Task data |
________
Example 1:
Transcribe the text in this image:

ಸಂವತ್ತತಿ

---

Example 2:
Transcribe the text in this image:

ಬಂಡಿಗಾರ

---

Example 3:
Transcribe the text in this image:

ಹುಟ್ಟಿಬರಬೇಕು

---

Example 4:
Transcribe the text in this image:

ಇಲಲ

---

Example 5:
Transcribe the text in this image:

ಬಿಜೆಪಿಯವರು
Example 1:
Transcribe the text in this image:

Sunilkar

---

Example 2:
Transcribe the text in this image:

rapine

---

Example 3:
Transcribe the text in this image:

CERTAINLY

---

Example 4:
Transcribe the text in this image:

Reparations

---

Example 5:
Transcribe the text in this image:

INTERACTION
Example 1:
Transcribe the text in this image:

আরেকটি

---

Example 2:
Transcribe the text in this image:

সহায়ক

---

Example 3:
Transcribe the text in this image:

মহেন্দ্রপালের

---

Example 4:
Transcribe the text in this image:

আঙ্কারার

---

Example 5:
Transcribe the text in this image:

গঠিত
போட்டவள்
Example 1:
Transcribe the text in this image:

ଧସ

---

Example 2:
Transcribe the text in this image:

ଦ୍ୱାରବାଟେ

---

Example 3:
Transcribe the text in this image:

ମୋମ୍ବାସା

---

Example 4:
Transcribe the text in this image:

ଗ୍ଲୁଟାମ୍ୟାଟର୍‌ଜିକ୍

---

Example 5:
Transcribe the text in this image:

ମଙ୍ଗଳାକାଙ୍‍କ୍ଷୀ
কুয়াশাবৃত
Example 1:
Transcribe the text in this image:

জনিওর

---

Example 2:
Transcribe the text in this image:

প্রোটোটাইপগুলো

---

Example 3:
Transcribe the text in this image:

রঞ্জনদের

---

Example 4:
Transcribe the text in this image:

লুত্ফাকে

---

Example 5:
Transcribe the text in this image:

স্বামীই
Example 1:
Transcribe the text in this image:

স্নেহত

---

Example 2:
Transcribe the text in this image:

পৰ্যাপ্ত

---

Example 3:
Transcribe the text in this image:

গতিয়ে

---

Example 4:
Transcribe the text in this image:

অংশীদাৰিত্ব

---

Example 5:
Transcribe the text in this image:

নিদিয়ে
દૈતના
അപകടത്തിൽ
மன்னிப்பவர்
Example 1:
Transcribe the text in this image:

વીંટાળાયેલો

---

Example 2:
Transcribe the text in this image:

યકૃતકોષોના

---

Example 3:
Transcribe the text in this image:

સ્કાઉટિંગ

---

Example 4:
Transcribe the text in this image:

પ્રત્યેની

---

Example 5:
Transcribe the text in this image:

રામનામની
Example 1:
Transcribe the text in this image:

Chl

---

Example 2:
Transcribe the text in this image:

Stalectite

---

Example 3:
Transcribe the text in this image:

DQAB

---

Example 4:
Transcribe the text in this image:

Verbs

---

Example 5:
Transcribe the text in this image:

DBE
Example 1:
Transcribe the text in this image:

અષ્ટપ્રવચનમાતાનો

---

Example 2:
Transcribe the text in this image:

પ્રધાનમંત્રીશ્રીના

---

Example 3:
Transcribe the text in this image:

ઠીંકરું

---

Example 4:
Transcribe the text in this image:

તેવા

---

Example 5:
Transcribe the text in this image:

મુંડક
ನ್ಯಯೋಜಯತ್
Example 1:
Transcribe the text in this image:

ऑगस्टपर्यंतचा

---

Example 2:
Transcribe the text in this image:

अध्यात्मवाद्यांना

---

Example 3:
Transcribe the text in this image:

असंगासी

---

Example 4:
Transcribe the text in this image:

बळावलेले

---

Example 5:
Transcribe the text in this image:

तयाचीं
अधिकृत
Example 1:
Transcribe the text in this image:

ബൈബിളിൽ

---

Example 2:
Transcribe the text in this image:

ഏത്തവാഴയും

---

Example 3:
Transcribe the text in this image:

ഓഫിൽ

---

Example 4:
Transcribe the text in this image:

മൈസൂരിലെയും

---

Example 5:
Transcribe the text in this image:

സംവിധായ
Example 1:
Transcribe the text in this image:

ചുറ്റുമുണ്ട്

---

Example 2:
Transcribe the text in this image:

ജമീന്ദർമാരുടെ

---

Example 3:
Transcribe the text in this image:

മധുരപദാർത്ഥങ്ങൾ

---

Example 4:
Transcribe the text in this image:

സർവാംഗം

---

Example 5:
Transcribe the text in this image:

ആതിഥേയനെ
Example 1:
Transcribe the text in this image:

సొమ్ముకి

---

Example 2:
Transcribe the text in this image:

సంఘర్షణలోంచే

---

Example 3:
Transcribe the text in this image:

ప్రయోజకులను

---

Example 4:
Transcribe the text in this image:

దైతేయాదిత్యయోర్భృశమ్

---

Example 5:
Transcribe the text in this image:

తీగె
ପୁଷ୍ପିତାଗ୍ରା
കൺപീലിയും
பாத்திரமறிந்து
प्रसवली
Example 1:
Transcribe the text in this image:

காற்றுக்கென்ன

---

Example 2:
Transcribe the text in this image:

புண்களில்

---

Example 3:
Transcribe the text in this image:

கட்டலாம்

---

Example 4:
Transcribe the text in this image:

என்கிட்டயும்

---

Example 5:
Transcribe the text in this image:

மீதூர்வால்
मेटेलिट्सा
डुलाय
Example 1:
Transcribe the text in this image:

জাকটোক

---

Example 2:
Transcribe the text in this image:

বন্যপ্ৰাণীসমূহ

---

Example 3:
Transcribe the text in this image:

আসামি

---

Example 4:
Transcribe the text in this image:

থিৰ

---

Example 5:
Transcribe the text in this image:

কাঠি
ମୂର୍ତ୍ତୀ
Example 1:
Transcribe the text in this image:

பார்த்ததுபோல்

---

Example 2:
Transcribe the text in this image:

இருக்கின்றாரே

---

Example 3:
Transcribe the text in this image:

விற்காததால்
________
Retype each of the lines above character for character, in the same order.

Example 1:
Transcribe the text in this image:

ಸಂವತ್ತತಿ

---

Example 2:
Transcribe the text in this image:

ಬಂಡಿಗಾರ

---

Example 3:
Transcribe the text in this image:

ಹುಟ್ಟಿಬರಬೇಕು

---

Example 4:
Transcribe the text in this image:

ಇಲಲ

---

Example 5:
Transcribe the text in this image:

ಬಿಜೆಪಿಯವರು
Example 1:
Transcribe the text in this image:

Sunilkar

---

Example 2:
Transcribe the text in this image:

rapine

---

Example 3:
Transcribe the text in this image:

CERTAINLY

---

Example 4:
Transcribe the text in this image:

Reparations

---

Example 5:
Transcribe the text in this image:

INTERACTION
Example 1:
Transcribe the text in this image:

আরেকটি

---

Example 2:
Transcribe the text in this image:

সহায়ক

---

Example 3:
Transcribe the text in this image:

মহেন্দ্রপালের

---

Example 4:
Transcribe the text in this image:

আঙ্কারার

---

Example 5:
Transcribe the text in this image:

গঠিত
போட்டவள்
Example 1:
Transcribe the text in this image:

ଧସ

---

Example 2:
Transcribe the text in this image:

ଦ୍ୱାରବାଟେ

---

Example 3:
Transcribe the text in this image:

ମୋମ୍ବାସା

---

Example 4:
Transcribe the text in this image:

ଗ୍ଲୁଟାମ୍ୟାଟର୍‌ଜିକ୍

---

Example 5:
Transcribe the text in this image:

ମଙ୍ଗଳାକାଙ୍‍କ୍ଷୀ
কুয়াশাবৃত
Example 1:
Transcribe the text in this image:

জনিওর

---

Example 2:
Transcribe the text in this image:

প্রোটোটাইপগুলো

---

Example 3:
Transcribe the text in this image:

রঞ্জনদের

---

Example 4:
Transcribe the text in this image:

লুত্ফাকে

---

Example 5:
Transcribe the text in this image:

স্বামীই
Example 1:
Transcribe the text in this image:

স্নেহত

---

Example 2:
Transcribe the text in this image:

পৰ্যাপ্ত

---

Example 3:
Transcribe the text in this image:

গতিয়ে

---

Example 4:
Transcribe the text in this image:

অংশীদাৰিত্ব

---

Example 5:
Transcribe the text in this image:

নিদিয়ে
દૈતના
അപകടത്തിൽ
மன்னிப்பவர்
Example 1:
Transcribe the text in this image:

વીંટાળાયેલો

---

Example 2:
Transcribe the text in this image:

યકૃતકોષોના

---

Example 3:
Transcribe the text in this image:

સ્કાઉટિંગ

---

Example 4:
Transcribe the text in this image:

પ્રત્યેની

---

Example 5:
Transcribe the text in this image:

રામનામની
Example 1:
Transcribe the text in this image:

Chl

---

Example 2:
Transcribe the text in this image:

Stalectite

---

Example 3:
Transcribe the text in this image:

DQAB

---

Example 4:
Transcribe the text in this image:

Verbs

---

Example 5:
Transcribe the text in this image:

DBE
Example 1:
Transcribe the text in this image:

અષ્ટપ્રવચનમાતાનો

---

Example 2:
Transcribe the text in this image:

પ્રધાનમંત્રીશ્રીના

---

Example 3:
Transcribe the text in this image:

ઠીંકરું

---

Example 4:
Transcribe the text in this image:

તેવા

---

Example 5:
Transcribe the text in this image:

મુંડક
ನ್ಯಯೋಜಯತ್
Example 1:
Transcribe the text in this image:

ऑगस्टपर्यंतचा

---

Example 2:
Transcribe the text in this image:

अध्यात्मवाद्यांना

---

Example 3:
Transcribe the text in this image:

असंगासी

---

Example 4:
Transcribe the text in this image:

बळावलेले

---

Example 5:
Transcribe the text in this image:

तयाचीं
अधिकृत
Example 1:
Transcribe the text in this image:

ബൈബിളിൽ

---

Example 2:
Transcribe the text in this image:

ഏത്തവാഴയും

---

Example 3:
Transcribe the text in this image:

ഓഫിൽ

---

Example 4:
Transcribe the text in this image:

മൈസൂരിലെയും

---

Example 5:
Transcribe the text in this image:

സംവിധായ
Example 1:
Transcribe the text in this image:

ചുറ്റുമുണ്ട്

---

Example 2:
Transcribe the text in this image:

ജമീന്ദർമാരുടെ

---

Example 3:
Transcribe the text in this image:

മധുരപദാർത്ഥങ്ങൾ

---

Example 4:
Transcribe the text in this image:

സർവാംഗം

---

Example 5:
Transcribe the text in this image:

ആതിഥേയനെ
Example 1:
Transcribe the text in this image:

సొమ్ముకి

---

Example 2:
Transcribe the text in this image:

సంఘర్షణలోంచే

---

Example 3:
Transcribe the text in this image:

ప్రయోజకులను

---

Example 4:
Transcribe the text in this image:

దైతేయాదిత్యయోర్భృశమ్

---

Example 5:
Transcribe the text in this image:

తీగె
ପୁଷ୍ପିତାଗ୍ରା
കൺപീലിയും
பாத்திரமறிந்து
प्रसवली
Example 1:
Transcribe the text in this image:

காற்றுக்கென்ன

---

Example 2:
Transcribe the text in this image:

புண்களில்

---

Example 3:
Transcribe the text in this image:

கட்டலாம்

---

Example 4:
Transcribe the text in this image:

என்கிட்டயும்

---

Example 5:
Transcribe the text in this image:

மீதூர்வால்
मेटेलिट्सा
डुलाय
Example 1:
Transcribe the text in this image:

জাকটোক

---

Example 2:
Transcribe the text in this image:

বন্যপ্ৰাণীসমূহ

---

Example 3:
Transcribe the text in this image:

আসামি

---

Example 4:
Transcribe the text in this image:

থিৰ

---

Example 5:
Transcribe the text in this image:

কাঠি
ମୂର୍ତ୍ତୀ
Example 1:
Transcribe the text in this image:

பார்த்ததுபோல்

---

Example 2:
Transcribe the text in this image:

இருக்கின்றாரே

---

Example 3:
Transcribe the text in this image:

விற்காததால்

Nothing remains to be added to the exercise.